Start of Data section

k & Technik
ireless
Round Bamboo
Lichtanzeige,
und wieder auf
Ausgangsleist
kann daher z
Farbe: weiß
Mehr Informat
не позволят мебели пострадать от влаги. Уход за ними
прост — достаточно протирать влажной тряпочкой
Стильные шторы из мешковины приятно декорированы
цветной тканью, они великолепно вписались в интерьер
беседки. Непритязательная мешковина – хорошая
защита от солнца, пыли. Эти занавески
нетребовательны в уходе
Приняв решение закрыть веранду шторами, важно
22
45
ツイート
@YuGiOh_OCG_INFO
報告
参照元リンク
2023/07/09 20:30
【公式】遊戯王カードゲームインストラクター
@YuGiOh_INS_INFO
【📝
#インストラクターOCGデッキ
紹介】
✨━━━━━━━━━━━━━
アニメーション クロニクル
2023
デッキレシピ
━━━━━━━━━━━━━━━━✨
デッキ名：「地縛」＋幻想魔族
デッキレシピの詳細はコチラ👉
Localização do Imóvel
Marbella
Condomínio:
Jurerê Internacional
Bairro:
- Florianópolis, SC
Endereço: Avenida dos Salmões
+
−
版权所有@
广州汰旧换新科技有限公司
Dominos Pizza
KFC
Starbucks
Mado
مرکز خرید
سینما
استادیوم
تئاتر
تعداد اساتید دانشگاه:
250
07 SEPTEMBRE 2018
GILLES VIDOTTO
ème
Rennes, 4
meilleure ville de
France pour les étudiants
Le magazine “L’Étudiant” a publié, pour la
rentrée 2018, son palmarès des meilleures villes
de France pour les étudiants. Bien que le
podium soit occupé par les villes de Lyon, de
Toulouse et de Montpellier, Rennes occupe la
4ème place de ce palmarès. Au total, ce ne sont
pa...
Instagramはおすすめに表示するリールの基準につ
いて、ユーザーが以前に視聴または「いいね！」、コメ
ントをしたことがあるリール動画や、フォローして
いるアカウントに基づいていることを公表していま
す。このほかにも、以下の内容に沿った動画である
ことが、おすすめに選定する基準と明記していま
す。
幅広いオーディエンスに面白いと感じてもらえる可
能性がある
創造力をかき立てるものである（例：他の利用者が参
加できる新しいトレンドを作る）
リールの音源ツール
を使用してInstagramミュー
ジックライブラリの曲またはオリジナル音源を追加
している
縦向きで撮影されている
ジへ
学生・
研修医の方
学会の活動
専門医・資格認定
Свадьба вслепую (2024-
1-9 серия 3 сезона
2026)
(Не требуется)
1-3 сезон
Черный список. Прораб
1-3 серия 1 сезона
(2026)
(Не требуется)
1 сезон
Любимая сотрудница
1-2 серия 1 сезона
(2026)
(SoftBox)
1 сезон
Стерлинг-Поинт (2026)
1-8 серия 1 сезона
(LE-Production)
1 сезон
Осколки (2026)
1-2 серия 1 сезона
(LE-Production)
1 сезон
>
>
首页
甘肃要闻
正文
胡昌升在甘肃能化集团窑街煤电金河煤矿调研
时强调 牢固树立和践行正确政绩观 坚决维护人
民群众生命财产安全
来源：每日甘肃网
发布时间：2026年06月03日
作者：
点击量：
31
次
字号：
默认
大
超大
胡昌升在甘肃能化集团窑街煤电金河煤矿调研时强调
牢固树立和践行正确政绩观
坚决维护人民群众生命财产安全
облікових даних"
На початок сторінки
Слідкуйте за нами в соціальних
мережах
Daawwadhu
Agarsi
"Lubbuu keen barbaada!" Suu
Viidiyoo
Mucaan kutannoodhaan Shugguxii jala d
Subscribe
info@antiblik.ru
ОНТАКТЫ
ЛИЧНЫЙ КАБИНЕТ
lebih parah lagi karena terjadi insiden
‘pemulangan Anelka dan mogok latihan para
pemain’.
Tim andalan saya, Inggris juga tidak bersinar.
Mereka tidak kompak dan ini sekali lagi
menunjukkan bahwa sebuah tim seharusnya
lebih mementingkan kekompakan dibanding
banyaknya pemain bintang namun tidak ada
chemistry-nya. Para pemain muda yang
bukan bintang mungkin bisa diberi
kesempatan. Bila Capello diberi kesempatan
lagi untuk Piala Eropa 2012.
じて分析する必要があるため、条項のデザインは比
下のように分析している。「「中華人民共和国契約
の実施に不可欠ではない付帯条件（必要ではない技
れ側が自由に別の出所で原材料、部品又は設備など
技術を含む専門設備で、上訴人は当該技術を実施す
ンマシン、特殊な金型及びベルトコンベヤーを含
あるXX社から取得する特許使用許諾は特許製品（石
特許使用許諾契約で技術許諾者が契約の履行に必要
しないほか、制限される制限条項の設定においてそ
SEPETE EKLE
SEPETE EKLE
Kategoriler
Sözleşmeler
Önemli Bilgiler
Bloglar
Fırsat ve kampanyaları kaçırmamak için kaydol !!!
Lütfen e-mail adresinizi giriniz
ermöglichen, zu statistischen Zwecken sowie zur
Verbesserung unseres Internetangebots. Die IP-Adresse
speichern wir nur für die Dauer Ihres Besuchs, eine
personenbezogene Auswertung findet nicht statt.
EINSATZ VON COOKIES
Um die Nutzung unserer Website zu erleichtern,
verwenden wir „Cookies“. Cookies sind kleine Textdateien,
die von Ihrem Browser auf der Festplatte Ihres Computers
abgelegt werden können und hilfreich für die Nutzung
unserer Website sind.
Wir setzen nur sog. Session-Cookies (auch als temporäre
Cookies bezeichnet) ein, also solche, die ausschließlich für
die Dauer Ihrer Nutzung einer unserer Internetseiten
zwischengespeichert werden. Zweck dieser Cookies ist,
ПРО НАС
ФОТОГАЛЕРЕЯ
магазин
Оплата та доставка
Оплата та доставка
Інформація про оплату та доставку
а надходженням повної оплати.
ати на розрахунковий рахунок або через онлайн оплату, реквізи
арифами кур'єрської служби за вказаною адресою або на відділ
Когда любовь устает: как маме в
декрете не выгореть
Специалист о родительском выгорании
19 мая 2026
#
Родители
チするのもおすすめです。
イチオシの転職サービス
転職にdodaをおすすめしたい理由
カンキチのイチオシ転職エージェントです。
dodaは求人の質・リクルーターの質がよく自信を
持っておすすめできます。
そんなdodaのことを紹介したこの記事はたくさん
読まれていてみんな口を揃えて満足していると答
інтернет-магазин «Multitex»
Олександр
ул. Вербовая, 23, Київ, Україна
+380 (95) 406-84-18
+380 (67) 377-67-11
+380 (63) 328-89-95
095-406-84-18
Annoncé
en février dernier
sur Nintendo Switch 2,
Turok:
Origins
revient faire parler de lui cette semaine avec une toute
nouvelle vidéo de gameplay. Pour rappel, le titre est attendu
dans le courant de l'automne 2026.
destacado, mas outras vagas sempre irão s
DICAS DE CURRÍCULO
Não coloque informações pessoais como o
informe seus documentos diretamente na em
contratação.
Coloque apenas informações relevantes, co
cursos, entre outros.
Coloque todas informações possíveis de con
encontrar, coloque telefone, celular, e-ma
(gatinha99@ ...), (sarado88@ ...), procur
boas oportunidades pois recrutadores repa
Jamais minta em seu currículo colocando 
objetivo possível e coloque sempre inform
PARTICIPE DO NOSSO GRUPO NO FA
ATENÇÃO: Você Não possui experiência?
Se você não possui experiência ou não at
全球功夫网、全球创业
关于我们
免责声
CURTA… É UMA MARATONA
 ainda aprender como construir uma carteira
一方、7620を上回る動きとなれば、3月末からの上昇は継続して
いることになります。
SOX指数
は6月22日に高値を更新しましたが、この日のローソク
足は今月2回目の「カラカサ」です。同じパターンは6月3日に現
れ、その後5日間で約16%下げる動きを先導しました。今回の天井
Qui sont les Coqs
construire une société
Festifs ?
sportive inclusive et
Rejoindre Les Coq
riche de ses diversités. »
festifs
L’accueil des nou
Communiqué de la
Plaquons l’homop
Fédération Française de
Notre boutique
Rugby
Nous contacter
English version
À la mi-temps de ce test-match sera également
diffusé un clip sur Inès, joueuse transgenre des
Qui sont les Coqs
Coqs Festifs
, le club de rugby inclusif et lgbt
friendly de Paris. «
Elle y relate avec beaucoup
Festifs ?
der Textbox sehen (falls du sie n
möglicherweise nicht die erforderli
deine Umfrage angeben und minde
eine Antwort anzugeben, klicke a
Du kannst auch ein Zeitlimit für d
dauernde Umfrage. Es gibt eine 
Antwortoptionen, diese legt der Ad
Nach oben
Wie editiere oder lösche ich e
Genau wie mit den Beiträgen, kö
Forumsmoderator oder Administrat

End of Data section

What you give back should be exactly the lines of the data above from the line with "イチオシの転職サービス" through the line with "DICAS DE CURRÍCULO", both of those included, and nothing more.

Written response:
イチオシの転職サービス
転職にdodaをおすすめしたい理由
カンキチのイチオシ転職エージェントです。
dodaは求人の質・リクルーターの質がよく自信を
持っておすすめできます。
そんなdodaのことを紹介したこの記事はたくさん
読まれていてみんな口を揃えて満足していると答
інтернет-магазин «Multitex»
Олександр
ул. Вербовая, 23, Київ, Україна
+380 (95) 406-84-18
+380 (67) 377-67-11
+380 (63) 328-89-95
095-406-84-18
Annoncé
en février dernier
sur Nintendo Switch 2,
Turok:
Origins
revient faire parler de lui cette semaine avec une toute
nouvelle vidéo de gameplay. Pour rappel, le titre est attendu
dans le courant de l'automne 2026.
destacado, mas outras vagas sempre irão s
DICAS DE CURRÍCULO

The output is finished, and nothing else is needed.